— Input records —
--------------------
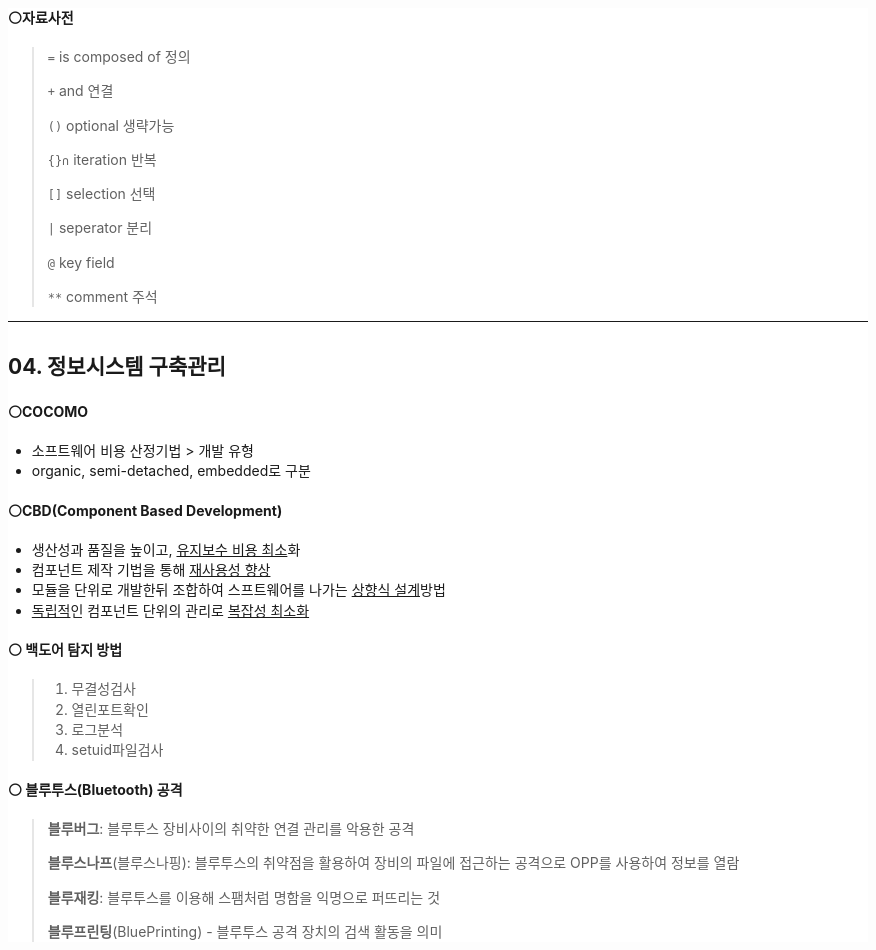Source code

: 


#### :white_circle:자료사전

> `=` is composed of 정의
>
> `+` and 연결
>
> `()` optional 생략가능
>
> `{}∩` iteration 반복
>
> `[]` selection 선택
>
> `|` seperator 분리
>
> `@` key field
>
> `**` comment 주석



---

## 04. 정보시스템 구축관리

#### :white_circle:COCOMO

- 소프트웨어 비용 산정기법 > 개발 유형
- organic, semi-detached, embedded로 구분



#### :white_circle:CBD(Component Based Development)

- 생산성과 품질을 높이고, <u>유지보수 비용 최소</u>화
- 컴포넌트 제작 기법을 통해 <u>재사용성 향상</u>
- 모듈을 단위로 개발한뒤 조합하여 스프트웨어를 나가는 <u>상향식 설계</u>방법
- <u>독립적</u>인 컴포넌트 단위의 관리로 <u>복잡성 최소화</u>




#### :white_circle: 백도어 탐지 방법

> 1. 무결성검사 
> 2. 열린포트확인 
> 3. 로그분석 
> 4. setuid파일검사



#### :white_circle: 블루투스(Bluetooth) 공격

> **블루버그**: 블루투스 장비사이의 취약한 연결 관리를 악용한 공격 
>
> **블루스나프**(블루스나핑): 블루투스의 취약점을 활용하여 장비의 파일에 접근하는 공격으로 OPP를 사용하여 정보를 열람
>
> **블루재킹**: 블루투스를 이용해 스팸처럼 명함을 익명으로 퍼뜨리는 것
>
> **블루프린팅**(BluePrinting) - 블루투스 공격 장치의 검색 활동을 의미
--------------------
Copy out the data above word for word, keeping every line of the markup, and leave out the picture.

Source code

: 


#### :white_circle:자료사전

> `=` is composed of 정의
>
> `+` and 연결
>
> `()` optional 생략가능
>
> `{}∩` iteration 반복
>
> `[]` selection 선택
>
> `|` seperator 분리
>
> `@` key field
>
> `**` comment 주석



---

## 04. 정보시스템 구축관리

#### :white_circle:COCOMO

- 소프트웨어 비용 산정기법 > 개발 유형
- organic, semi-detached, embedded로 구분



#### :white_circle:CBD(Component Based Development)

- 생산성과 품질을 높이고, <u>유지보수 비용 최소</u>화
- 컴포넌트 제작 기법을 통해 <u>재사용성 향상</u>
- 모듈을 단위로 개발한뒤 조합하여 스프트웨어를 나가는 <u>상향식 설계</u>방법
- <u>독립적</u>인 컴포넌트 단위의 관리로 <u>복잡성 최소화</u>




#### :white_circle: 백도어 탐지 방법

> 1. 무결성검사 
> 2. 열린포트확인 
> 3. 로그분석 
> 4. setuid파일검사



#### :white_circle: 블루투스(Bluetooth) 공격

> **블루버그**: 블루투스 장비사이의 취약한 연결 관리를 악용한 공격 
>
> **블루스나프**(블루스나핑): 블루투스의 취약점을 활용하여 장비의 파일에 접근하는 공격으로 OPP를 사용하여 정보를 열람
>
> **블루재킹**: 블루투스를 이용해 스팸처럼 명함을 익명으로 퍼뜨리는 것
>
> **블루프린팅**(BluePrinting) - 블루투스 공격 장치의 검색 활동을 의미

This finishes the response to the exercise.